**DESCRIPTION OF THE TASK**. Among the lines below, take the one holding "306 248 10.95", the one holding "61 186 43.84", and all lines between them. Set them down exactly.

**GIVEN RECORDS**.
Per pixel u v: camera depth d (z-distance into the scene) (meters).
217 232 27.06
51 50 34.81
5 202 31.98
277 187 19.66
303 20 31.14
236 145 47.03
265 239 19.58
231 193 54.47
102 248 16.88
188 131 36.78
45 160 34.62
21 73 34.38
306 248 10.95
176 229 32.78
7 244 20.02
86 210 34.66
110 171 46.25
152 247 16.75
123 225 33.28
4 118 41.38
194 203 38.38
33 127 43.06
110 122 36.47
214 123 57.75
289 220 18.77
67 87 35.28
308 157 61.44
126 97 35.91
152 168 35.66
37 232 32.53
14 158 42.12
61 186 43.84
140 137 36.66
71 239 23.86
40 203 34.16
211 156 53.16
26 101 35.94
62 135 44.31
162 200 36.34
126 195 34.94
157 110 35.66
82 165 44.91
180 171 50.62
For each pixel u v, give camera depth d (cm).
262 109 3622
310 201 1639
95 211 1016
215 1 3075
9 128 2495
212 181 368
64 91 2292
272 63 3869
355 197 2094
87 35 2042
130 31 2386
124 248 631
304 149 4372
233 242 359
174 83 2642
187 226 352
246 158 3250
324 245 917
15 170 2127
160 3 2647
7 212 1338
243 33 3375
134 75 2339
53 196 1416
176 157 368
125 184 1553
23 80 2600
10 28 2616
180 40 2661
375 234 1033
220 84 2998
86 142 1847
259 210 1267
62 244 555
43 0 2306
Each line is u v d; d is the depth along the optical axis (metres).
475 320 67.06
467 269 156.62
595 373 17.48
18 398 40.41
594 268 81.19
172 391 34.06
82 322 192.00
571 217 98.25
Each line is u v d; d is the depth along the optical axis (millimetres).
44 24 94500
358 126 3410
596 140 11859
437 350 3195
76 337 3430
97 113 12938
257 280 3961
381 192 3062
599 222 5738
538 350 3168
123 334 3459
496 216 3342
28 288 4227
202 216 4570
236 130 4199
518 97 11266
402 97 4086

**SOLUTION FOR THIS EXERCISE**.
306 248 10.95
176 229 32.78
7 244 20.02
86 210 34.66
110 171 46.25
152 247 16.75
123 225 33.28
4 118 41.38
194 203 38.38
33 127 43.06
110 122 36.47
214 123 57.75
289 220 18.77
67 87 35.28
308 157 61.44
126 97 35.91
152 168 35.66
37 232 32.53
14 158 42.12
61 186 43.84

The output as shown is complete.